Vale, Terry Jones. Python.


Saddened to hear that Terry Jones has finally succumbed to the horrible form of dementia that first robbed him of his powers of speech and memory. A relief and release, perhaps, but a profoundly bittersweet one.


Jones was the most jovial of Pythons. Its avuncular spirit. (Not for nothing did he once memorably play Toad of Toad Hall in a Python-heavy filmic incarnation of Wind in the Willows.)


Even though Monty Python were indisputably the Beatles of comedy, Jones was so much more than a member of this immortal troupe. He was an author; a scholar of medieval history. He was a writer, a singer, a director. He wrote the screenplay to Jim Henson's film, Labyrinth; a charming little film featuring a chap called David Bowie.
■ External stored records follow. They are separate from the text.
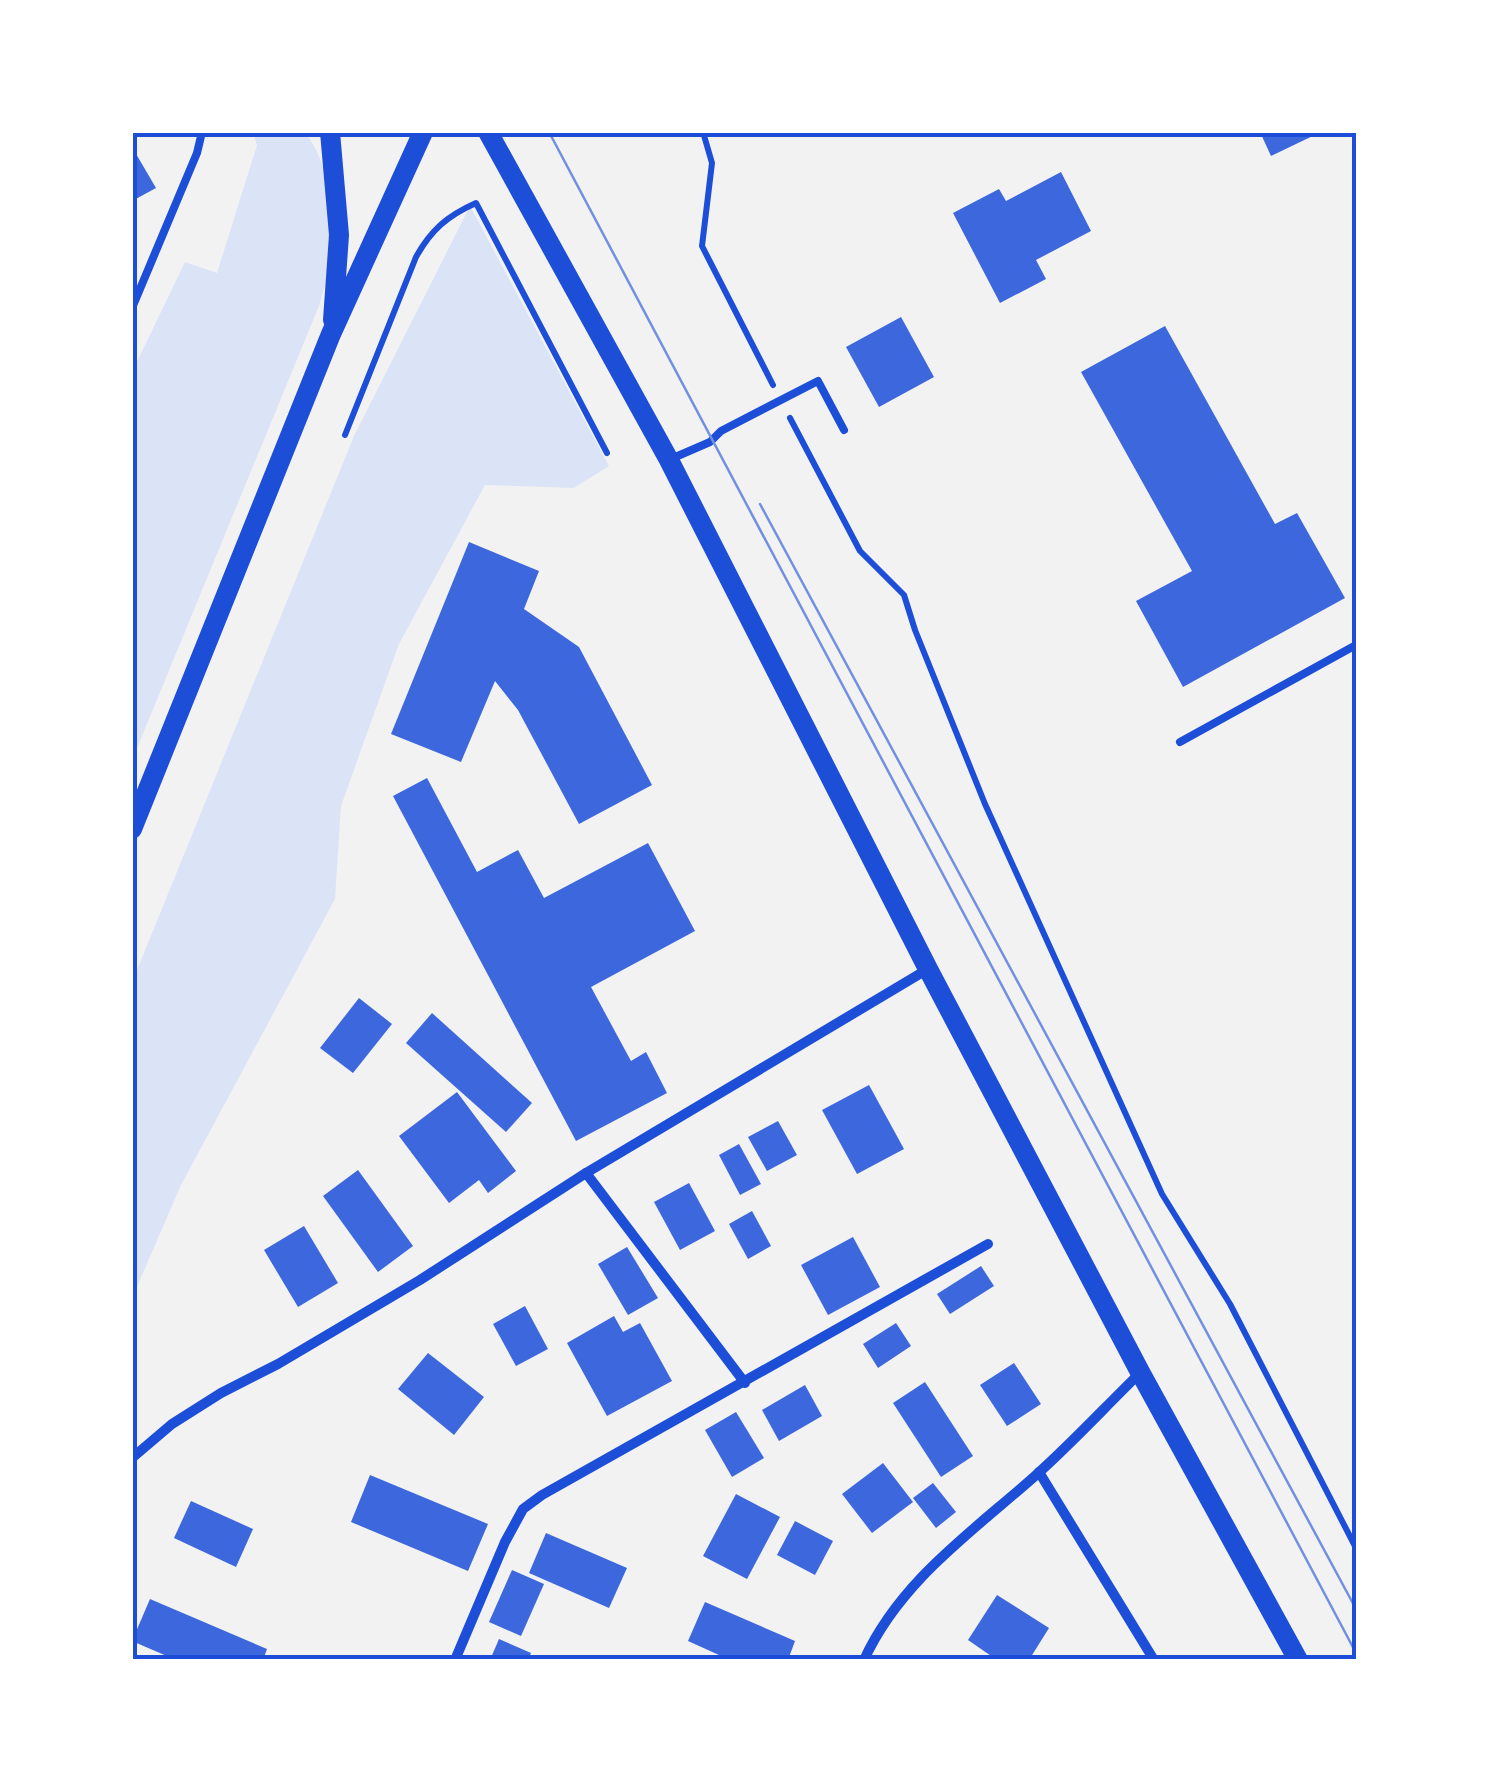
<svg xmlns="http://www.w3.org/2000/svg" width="1489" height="1792" viewBox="0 0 1489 1792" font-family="'Alegreya Sans',sans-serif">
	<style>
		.green { fill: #dbe4f7 }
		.building { fill: #3d67dc }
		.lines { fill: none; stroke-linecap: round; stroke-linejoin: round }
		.path { stroke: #1d4ed8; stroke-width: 6 }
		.service { stroke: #1d4ed8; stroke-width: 8 }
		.minor { stroke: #1d4ed8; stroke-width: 10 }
		.secondary { stroke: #1d4ed8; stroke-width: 20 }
		.tram { stroke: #7290e2; stroke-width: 2.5 }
		.neatline { fill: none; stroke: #1d4ed8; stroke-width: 4 }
	</style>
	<rect width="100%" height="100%" fill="#f2f2f2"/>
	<g class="green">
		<path d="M253,133H305C329,159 337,225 331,260C329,275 323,291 319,306L133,758L132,372L185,262L217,273L257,145Z"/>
		<polygon points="470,206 609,466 574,488 485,485 399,644 341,806 335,899 181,1185 133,1296 133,980 354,436"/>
	</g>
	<g class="building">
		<polygon points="1260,132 1321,132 1271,156"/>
		<polygon points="132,147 156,188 132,201"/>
		<polygon points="1061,172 1091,231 1036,260 1046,279 1000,303 953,213 999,189 1006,201"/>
		<polygon points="901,317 934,377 879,407 846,347"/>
		<polygon points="1165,326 1275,524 1297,513 1345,598 1183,687 1136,601 1192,571 1081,372"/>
		<polygon points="469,542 539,571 524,609 579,647 652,785 579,824 518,710 495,681 461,762 391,734"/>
		<polygon points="427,778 477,872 518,850 544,898 648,843 695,931 591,987 631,1061 646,1052 667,1093 576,1141 393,796"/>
		<polygon points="359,998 392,1024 353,1073 320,1048"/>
		<polygon points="432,1013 532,1103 506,1132 406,1043"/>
		<polygon points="869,1085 904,1149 857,1174 822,1110"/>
		<polygon points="457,1092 516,1171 488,1193 479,1180 449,1203 399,1136"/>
		<polygon points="778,1121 797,1155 767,1171 748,1137"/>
		<polygon points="739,1144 761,1184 740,1195 719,1155"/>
		<polygon points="358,1170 413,1246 378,1272 323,1196"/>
		<polygon points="689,1183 715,1231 680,1250 654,1202"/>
		<polygon points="752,1211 771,1246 748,1259 729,1224"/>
		<polygon points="304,1226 338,1283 298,1307 264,1250"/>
		<polygon points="853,1237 880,1287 828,1315 801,1265"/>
		<polygon points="627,1247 658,1298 628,1315 598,1264"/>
		<polygon points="981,1266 994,1286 950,1314 937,1294"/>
		<polygon points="525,1306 548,1349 516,1366 493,1324"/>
		<polygon points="614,1316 623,1332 640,1323 672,1381 607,1416 567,1343"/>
		<polygon points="896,1323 911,1346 878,1368 863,1344"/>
		<polygon points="428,1353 484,1397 454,1435 398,1389"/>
		<polygon points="1014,1363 1041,1404 1007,1426 980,1385"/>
		<polygon points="925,1382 973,1456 941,1477 893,1403"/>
		<polygon points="805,1385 822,1416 779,1441 762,1410"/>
		<polygon points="736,1412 764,1458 732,1477 705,1430"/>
		<polygon points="883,1463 913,1502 872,1533 842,1494"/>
		<polygon points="370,1475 488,1524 468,1571 351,1522"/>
		<polygon points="933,1483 956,1512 936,1528 913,1498"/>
		<polygon points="736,1494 780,1517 747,1579 703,1556"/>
		<polygon points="191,1501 253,1529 236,1567 174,1538"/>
		<polygon points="795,1521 833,1541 815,1575 777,1555"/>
		<polygon points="546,1533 627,1568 609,1608 529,1573"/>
		<polygon points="512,1570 544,1584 521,1636 489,1622"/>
		<polygon points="997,1595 1049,1628 1029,1660 997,1660 968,1640"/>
		<polygon points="150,1599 267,1649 263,1660 176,1660 132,1641"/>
		<polygon points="705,1602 795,1641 788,1660 730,1660 688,1641"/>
		<polygon points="499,1639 531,1653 528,1660 490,1660"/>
	</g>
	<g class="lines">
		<g class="path">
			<polyline points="703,132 712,163 702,246 773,385"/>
			<polyline points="790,418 860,551 904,595 915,630 985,804 1162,1194 1230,1304 1356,1548"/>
			<path d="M345,435L416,257C431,230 447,216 476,203L607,453"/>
		</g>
		<g class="service">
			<polyline points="132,308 197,153 202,132"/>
			<polyline points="673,458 710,442 721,431 818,381 844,430"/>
			<polyline points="1180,742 1356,645"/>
		</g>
		<g class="minor">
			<polyline points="586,1173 745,1383"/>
			<polyline points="132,1458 172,1424 221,1393 278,1364 420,1280 586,1173 928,969"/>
			<polyline points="1039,1472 1154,1660"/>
			<polyline points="455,1660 505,1542 523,1509 542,1495 988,1244"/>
			<path d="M864,1660C900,1581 972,1532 1035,1476C1072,1443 1105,1407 1140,1373"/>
		</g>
		<g class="secondary">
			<polyline points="330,132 339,235 333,320"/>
			<polyline points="488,132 669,460 928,969 1140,1372 1298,1660"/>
			<polyline points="132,829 331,334 423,132"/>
		</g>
		<g class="tram">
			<polyline points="549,132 1356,1653"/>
			<polyline points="760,504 1356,1609"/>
		</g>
	</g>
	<rect width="1489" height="1792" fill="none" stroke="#ffffff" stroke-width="270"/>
	<rect x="135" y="135" width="1219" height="1522" class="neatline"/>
</svg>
And of course, he was a husband, a father, a grandfather, and a friend.


One of the great things about the Pythons is the collective irreverence towards the topic of death. In many ways, the Pythons were little more than an anarchic fusion of absurdism, schoolboy prankage and an Irish wake. Each part helping to create the others.

Terry Jones has dropped off the perch. Popped his clogs. Ceased to be. He is now an ex-Python. As John Cleese tweeted this morning, that's two down, four to go.


Perhaps it's easier to be flippant about death when one's immortality is assured. Or perhaps, in the grand scheme of things, there's no need to bother with individual grandness.


Terry Jones was not the messiah, and yet he was so much more than a very naughty boy. But in him, there was a LOT of naughty boy. And for that, we should all remain forever grateful.